[Collected data]
┄┄┄┄┄┄┄┄┄┄

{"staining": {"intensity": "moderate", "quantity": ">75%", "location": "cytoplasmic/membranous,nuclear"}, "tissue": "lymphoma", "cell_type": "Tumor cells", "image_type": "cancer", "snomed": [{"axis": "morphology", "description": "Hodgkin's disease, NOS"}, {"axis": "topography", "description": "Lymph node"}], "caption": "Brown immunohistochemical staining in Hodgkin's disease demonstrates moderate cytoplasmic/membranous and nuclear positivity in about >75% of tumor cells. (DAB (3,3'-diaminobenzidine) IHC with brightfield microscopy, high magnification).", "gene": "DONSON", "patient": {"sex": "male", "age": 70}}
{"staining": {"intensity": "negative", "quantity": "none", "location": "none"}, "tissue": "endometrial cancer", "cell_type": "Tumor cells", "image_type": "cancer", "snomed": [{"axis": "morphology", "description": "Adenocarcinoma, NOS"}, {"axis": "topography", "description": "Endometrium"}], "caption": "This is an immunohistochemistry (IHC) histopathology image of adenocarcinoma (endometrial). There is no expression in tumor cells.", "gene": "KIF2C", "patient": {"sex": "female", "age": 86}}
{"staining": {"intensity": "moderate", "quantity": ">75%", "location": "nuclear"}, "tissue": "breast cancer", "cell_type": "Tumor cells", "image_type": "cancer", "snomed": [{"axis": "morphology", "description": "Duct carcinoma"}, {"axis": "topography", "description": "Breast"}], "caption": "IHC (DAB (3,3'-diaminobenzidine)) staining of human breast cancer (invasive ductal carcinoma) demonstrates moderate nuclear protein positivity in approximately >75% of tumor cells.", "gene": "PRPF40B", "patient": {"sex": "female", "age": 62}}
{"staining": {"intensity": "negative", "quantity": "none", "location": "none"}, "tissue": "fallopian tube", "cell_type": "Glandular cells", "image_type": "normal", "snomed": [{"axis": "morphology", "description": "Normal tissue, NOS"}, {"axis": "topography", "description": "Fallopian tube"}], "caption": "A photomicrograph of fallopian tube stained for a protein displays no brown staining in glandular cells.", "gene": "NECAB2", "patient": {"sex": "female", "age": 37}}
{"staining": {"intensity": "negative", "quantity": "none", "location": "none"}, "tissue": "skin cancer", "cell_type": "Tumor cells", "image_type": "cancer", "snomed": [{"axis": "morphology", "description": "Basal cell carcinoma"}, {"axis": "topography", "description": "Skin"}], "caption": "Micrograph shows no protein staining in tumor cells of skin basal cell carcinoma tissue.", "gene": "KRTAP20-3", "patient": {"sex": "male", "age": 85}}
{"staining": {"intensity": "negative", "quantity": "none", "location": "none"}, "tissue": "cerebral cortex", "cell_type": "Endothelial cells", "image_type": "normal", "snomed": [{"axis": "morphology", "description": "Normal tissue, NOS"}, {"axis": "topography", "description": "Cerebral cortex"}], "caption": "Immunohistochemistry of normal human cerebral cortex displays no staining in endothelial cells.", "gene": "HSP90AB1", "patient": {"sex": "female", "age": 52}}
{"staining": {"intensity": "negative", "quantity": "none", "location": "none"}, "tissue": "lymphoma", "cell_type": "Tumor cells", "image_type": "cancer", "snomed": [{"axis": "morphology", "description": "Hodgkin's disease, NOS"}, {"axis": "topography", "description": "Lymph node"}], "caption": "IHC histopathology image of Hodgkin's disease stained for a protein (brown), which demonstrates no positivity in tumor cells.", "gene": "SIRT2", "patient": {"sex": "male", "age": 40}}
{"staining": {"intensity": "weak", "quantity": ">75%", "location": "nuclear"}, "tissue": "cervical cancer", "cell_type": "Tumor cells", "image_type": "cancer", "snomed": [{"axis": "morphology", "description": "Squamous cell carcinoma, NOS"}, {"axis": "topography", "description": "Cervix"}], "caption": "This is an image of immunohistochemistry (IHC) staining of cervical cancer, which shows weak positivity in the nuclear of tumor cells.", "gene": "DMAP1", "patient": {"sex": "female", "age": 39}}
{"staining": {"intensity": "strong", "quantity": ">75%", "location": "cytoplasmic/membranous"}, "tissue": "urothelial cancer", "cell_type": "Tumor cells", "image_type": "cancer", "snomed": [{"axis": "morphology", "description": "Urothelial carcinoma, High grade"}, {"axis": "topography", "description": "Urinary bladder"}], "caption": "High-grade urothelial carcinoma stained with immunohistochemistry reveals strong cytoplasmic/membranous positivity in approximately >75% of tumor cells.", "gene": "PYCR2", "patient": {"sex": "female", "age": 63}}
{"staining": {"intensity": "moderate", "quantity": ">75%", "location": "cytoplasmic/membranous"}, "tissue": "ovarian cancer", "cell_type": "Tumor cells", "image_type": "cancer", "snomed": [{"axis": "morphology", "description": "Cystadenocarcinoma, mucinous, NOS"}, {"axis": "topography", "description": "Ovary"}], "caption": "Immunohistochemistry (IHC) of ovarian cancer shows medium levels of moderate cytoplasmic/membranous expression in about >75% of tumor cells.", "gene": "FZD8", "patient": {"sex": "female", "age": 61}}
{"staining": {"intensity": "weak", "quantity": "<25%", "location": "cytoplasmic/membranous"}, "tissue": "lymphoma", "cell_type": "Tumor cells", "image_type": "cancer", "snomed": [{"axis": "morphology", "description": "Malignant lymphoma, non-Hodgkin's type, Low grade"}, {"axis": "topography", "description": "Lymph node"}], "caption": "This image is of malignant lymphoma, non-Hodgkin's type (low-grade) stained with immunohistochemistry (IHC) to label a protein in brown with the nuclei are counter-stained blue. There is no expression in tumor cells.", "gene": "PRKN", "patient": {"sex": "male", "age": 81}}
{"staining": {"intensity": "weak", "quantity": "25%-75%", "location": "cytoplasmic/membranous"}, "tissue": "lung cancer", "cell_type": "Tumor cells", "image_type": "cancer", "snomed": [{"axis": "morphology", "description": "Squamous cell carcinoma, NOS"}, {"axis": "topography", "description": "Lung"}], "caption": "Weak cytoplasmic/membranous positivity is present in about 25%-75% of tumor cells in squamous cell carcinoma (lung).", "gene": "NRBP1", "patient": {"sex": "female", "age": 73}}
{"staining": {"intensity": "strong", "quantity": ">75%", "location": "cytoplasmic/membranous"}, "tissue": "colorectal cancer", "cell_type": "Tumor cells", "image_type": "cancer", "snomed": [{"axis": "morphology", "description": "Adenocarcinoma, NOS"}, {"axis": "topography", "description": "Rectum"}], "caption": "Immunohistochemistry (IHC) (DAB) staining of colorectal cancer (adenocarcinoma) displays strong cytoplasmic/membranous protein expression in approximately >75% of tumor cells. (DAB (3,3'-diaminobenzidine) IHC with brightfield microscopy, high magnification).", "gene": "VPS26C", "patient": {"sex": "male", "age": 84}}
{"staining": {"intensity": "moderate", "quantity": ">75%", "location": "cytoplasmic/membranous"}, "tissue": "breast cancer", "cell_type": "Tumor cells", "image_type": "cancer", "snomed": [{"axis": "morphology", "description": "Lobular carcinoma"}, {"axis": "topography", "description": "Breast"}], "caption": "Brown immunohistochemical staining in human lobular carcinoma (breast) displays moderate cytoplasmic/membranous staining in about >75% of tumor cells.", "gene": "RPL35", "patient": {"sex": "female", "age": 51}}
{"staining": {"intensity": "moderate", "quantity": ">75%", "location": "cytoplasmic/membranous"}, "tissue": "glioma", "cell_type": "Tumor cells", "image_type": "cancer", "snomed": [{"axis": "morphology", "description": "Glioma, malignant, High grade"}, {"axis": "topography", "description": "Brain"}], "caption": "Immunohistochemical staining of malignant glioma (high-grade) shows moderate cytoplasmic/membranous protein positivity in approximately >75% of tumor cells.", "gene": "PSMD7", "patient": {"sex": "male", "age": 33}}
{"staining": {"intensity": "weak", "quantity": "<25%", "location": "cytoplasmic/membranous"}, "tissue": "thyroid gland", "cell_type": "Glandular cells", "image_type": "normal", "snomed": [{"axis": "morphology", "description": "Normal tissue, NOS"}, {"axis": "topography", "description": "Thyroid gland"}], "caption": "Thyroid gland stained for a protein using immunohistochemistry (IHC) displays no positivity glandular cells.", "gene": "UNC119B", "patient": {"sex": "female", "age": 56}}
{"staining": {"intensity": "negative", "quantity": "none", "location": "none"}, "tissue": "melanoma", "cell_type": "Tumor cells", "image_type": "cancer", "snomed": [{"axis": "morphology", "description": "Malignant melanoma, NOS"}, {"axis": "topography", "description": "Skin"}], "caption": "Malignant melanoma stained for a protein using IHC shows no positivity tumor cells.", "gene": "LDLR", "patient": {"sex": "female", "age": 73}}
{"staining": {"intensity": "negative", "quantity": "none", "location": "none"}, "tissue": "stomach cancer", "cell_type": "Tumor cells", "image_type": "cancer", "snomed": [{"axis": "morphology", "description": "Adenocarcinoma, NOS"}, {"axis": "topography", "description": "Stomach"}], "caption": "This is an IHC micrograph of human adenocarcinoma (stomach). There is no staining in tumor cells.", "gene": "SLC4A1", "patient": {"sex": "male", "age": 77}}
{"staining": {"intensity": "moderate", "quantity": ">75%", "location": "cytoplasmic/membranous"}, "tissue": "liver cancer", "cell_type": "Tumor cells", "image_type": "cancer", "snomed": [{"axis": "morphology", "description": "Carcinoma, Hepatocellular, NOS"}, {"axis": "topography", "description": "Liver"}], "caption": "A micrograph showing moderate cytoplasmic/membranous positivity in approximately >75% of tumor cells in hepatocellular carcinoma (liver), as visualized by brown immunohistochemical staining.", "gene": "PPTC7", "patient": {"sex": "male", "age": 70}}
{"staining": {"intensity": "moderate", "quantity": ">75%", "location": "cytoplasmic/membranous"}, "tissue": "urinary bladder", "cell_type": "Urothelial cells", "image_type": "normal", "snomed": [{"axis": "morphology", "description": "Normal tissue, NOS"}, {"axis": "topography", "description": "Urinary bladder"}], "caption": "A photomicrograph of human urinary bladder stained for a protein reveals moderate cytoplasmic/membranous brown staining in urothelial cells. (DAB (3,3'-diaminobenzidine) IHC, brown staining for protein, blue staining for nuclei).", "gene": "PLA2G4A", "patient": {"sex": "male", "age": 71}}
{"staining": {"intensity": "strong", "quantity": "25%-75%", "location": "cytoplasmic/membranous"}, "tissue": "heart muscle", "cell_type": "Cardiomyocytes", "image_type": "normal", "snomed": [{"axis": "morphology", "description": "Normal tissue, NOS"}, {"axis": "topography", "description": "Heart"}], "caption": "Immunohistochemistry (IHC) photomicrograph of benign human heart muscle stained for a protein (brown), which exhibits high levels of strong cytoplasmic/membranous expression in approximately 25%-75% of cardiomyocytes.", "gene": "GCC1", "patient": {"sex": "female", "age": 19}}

┄┄┄┄┄┄┄┄┄┄

What you have to do:
Your answer consists solely of the lines from the top of the records above through the line that contains "photomicrograph of fallopian", each echoed exactly.

Exercise result:
{"staining": {"intensity": "moderate", "quantity": ">75%", "location": "cytoplasmic/membranous,nuclear"}, "tissue": "lymphoma", "cell_type": "Tumor cells", "image_type": "cancer", "snomed": [{"axis": "morphology", "description": "Hodgkin's disease, NOS"}, {"axis": "topography", "description": "Lymph node"}], "caption": "Brown immunohistochemical staining in Hodgkin's disease demonstrates moderate cytoplasmic/membranous and nuclear positivity in about >75% of tumor cells. (DAB (3,3'-diaminobenzidine) IHC with brightfield microscopy, high magnification).", "gene": "DONSON", "patient": {"sex": "male", "age": 70}}
{"staining": {"intensity": "negative", "quantity": "none", "location": "none"}, "tissue": "endometrial cancer", "cell_type": "Tumor cells", "image_type": "cancer", "snomed": [{"axis": "morphology", "description": "Adenocarcinoma, NOS"}, {"axis": "topography", "description": "Endometrium"}], "caption": "This is an immunohistochemistry (IHC) histopathology image of adenocarcinoma (endometrial). There is no expression in tumor cells.", "gene": "KIF2C", "patient": {"sex": "female", "age": 86}}
{"staining": {"intensity": "moderate", "quantity": ">75%", "location": "nuclear"}, "tissue": "breast cancer", "cell_type": "Tumor cells", "image_type": "cancer", "snomed": [{"axis": "morphology", "description": "Duct carcinoma"}, {"axis": "topography", "description": "Breast"}], "caption": "IHC (DAB (3,3'-diaminobenzidine)) staining of human breast cancer (invasive ductal carcinoma) demonstrates moderate nuclear protein positivity in approximately >75% of tumor cells.", "gene": "PRPF40B", "patient": {"sex": "female", "age": 62}}
{"staining": {"intensity": "negative", "quantity": "none", "location": "none"}, "tissue": "fallopian tube", "cell_type": "Glandular cells", "image_type": "normal", "snomed": [{"axis": "morphology", "description": "Normal tissue, NOS"}, {"axis": "topography", "description": "Fallopian tube"}], "caption": "A photomicrograph of fallopian tube stained for a protein displays no brown staining in glandular cells.", "gene": "NECAB2", "patient": {"sex": "female", "age": 37}}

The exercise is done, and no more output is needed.